Boyce Thompson Institute, Ithaca, NY, USA.
Plant Biology Section, Cornell University, Ithaca, NY, USA.
Methods Mol Biol. 2023;2545:189-206. doi: 10.1007/978-1-0716-2561-3_10.
Inferring the true biological sequences from amplicon mixtures remains a difficult bioinformatics problem. The traditional approach is to cluster sequencing reads by similarity thresholds and treat the consensus sequence of each cluster as an "operational taxonomic unit" (OTU). Recently, this approach has been improved by model-based methods that correct PCR and sequencing errors in order to infer "amplicon sequence variants" (ASVs). To date, ASV approaches have been used primarily in metagenomics, but they are also useful for determining homeologs in polyploid organisms. To facilitate the usage of ASV methods among polyploidy researchers, we incorporated ASV inference alongside OTU clustering in PURC v2.0, a major update to PURC (Pipeline for Untangling Reticulate Complexes). In addition, PURC v2.0 features faster demultiplexing than the original version and has been updated to be compatible with Python 3. In this chapter we present results indicating that using the ASV approach is more likely to infer the correct biological sequences in comparison to the earlier OTU-based PURC and describe how to prepare sequencing data, run PURC v2.0 under several different modes, and interpret the output.

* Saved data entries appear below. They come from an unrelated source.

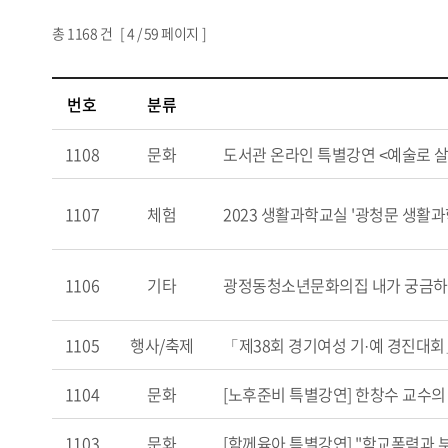
총
1168
건 [
4
/ 59 페이지 ]
번호
분류
1108
문화
도서관 온라인 특별강연 <예술로 
1107
체험
2023 생활과학교실 '광청문 생활
1106
기타
광정동청소년문화의집 내가 궁금하다
1105
행사/축제
「제38회 경기여성 기·예 경진대회
1104
문화
[노후준비 특별강연] 한창수 교수의
1103
문화
[함께육아 특별강연] "학교폭력과 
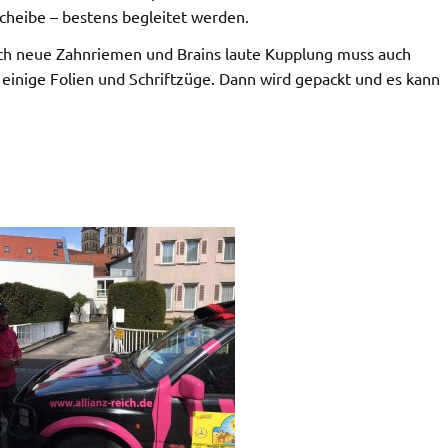
cheibe – bestens begleitet werden.
ch neue Zahnriemen und Brains laute Kupplung muss auch
inige Folien und Schriftzüge. Dann wird gepackt und es kann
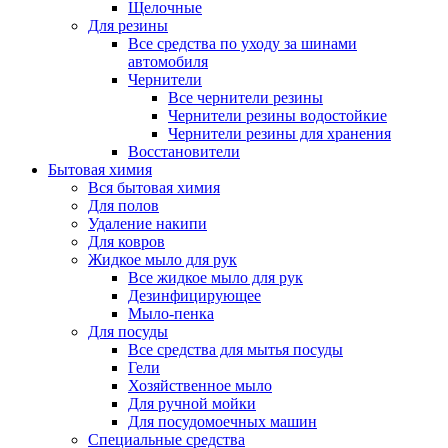
Щелочные
Для резины
Все средства по уходу за шинами
автомобиля
Чернители
Все чернители резины
Чернители резины водостойкие
Чернители резины для хранения
Восстановители
Бытовая химия
Вся бытовая химия
Для полов
Удаление накипи
Для ковров
Жидкое мыло для рук
Все жидкое мыло для рук
Дезинфицирующее
Мыло-пенка
Для посуды
Все средства для мытья посуды
Гели
Хозяйственное мыло
Для ручной мойки
Для посудомоечных машин
Специальные средства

从扩增子混合物中推断真实的生物序列仍然是一个困难的生物信息学问题。传统的方法是通过相似性阈值对测序reads 进行聚类,并将每个聚类的共识序列视为一个“操作分类单元”(OTU)。最近,通过基于模型的方法对 PCR 和测序错误进行了修正,从而推断出“扩增子序列变体”(ASV),改进了这种方法。迄今为止,ASV 方法主要用于宏基因组学,但它们也可用于确定多倍体生物中的同源基因。为了促进多倍体研究人员使用 ASV 方法,我们在 PURC v2.0 中结合了 ASV 推断和 OTU 聚类,这是 PURC(Reticulate Complexes 解析流水线)的重大更新。此外,与原始版本相比,PURC v2.0 的多路分解速度更快,并已更新为与 Python 3 兼容。在本章中,我们提供了结果表明,与早期基于 OTU 的 PURC 相比,使用 ASV 方法更有可能推断出正确的生物序列,并介绍了如何准备测序数据、在几种不同模式下运行 PURC v2.0 以及解释输出。